You are viewing a plain text version of this content. The canonical link for it is here.
Posted to java-user@lucene.apache.org by Barry Carter <ba...@bigfoot.com> on 2005/07/28 03:42:18 UTC

Lucene vs Derby (vs MySQL) for spatial indexing

Does Lucene optimize range queries that use Sort and/or limit the number 
of hits?

My situation: I have a listing of 2 million cities, with the name,
latitude, longitude, and population of each city.
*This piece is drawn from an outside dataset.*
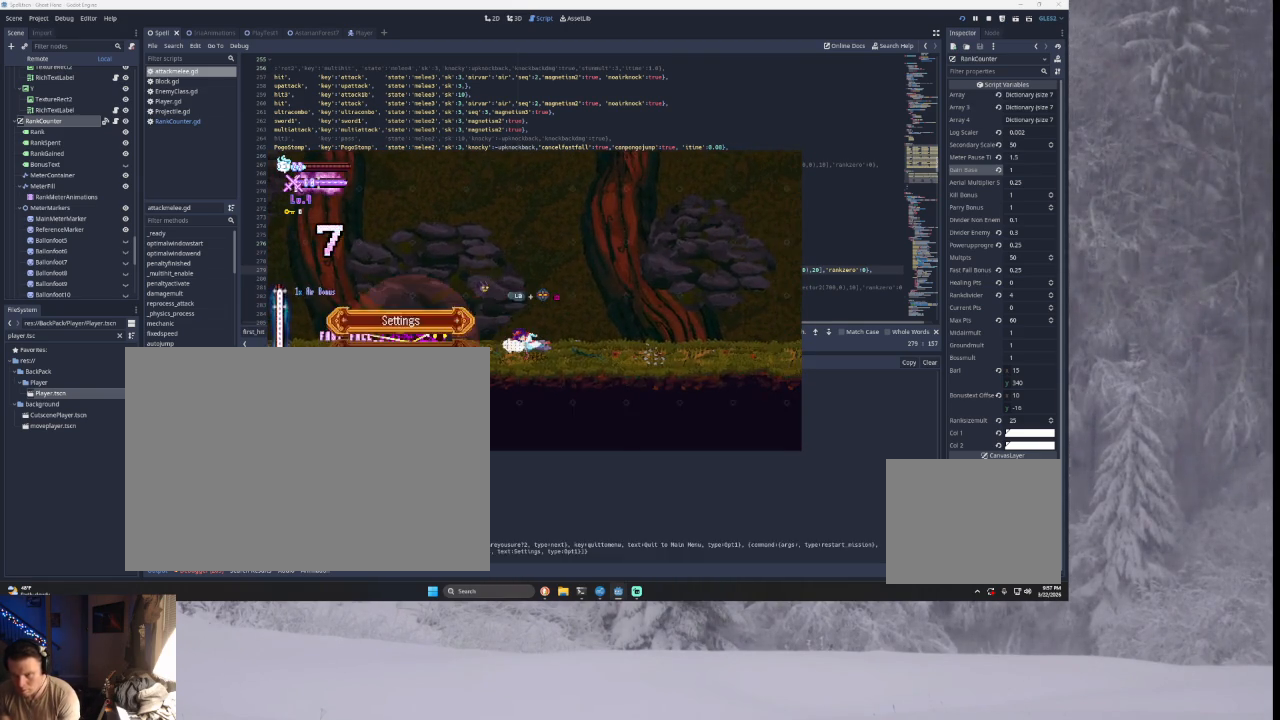
{"buttons": ["SQUARE"], "left_stick": "center", "right_stick": "center", "events": [[67, "START", "up"], [200, "left_stick", "down"], [267, "left_stick", "center"], [433, "SQUARE", "down"]]}
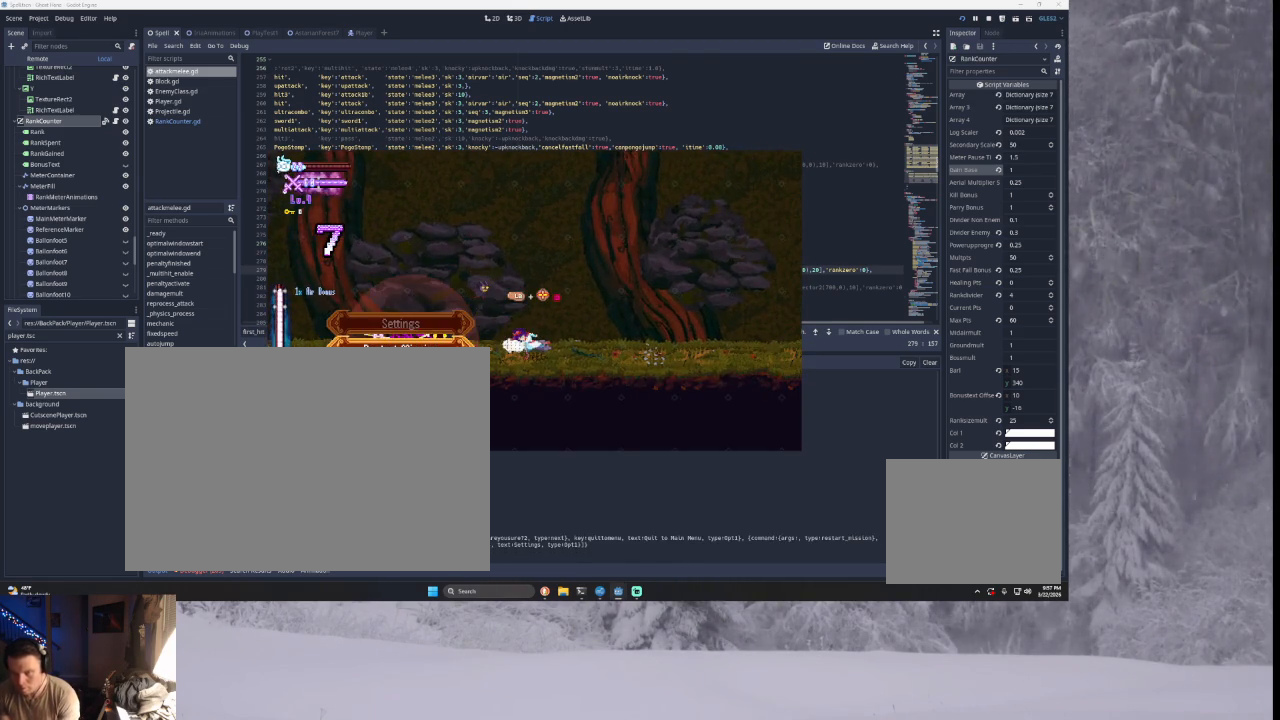
{"buttons": [], "left_stick": "right", "right_stick": "center", "events": [[33, "SQUARE", "up"], [433, "left_stick", "right"]]}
I want to efficiently
find the 50 most populous cities between (for example) latitudes 35.2 and
41.7 and longitudes 19.8 and 27.9

Assuming I normalize the data to be lexically sorted (in other words, I'll
write 7.52 as 007.52, so it comes before 111.01 instead of after it), can
I use a range query on the latitude and longitude fields (limiting the
number of hits to 50, and sorting by population descending) to efficiently
find what I want?

If sorting isn't efficient, can I simply boost each record by its
population (so that high population cities are returned first) and then
limit the number of hits (so I see only the 50 most populous cities in a
given area)?

I tried this in Derby, the code being:

Statement s = DriverManager.getConnection("jdbc:derby:test;create=false").createStatement();
s.setMaxRows(50);
rs = s.executeQuery("SELECT * FROM cities where lat>35.2 and lat<41.7 and lon>19.8 and lon<27.9 ORDER BY population desc");

but Derby inefficiently looks at ALL the cities matching my criteria (even
with indexes on lat and lon and population) before returning the top 50
(this is really bad when the condition is "lat>-90 and lat<90 and lon>-180
and lon<-180", for example).

The MySQL equivalent ("SELECT * FROM cities where lat>35.2 and lat<41.7
and lon>19.8 and lon<27.9 ORDER BY population desc LIMIT 50") with the
same indexes is more efficient (it uses the LIMIT condition to optimize
the query), and using MySQL w/ spatial indexes is even more efficient.  
However, I'm doing this as part of a Java application, so need something
that can be embedded in Java.

Is this a reasonable use of Lucene? Or is coercing Lucene into doing
range-based numeric queries a bad idea?

(In case anyone's interested, I'm writing a zoomable/pannable world map,
so finding the biggest cities in a given area quickly is important)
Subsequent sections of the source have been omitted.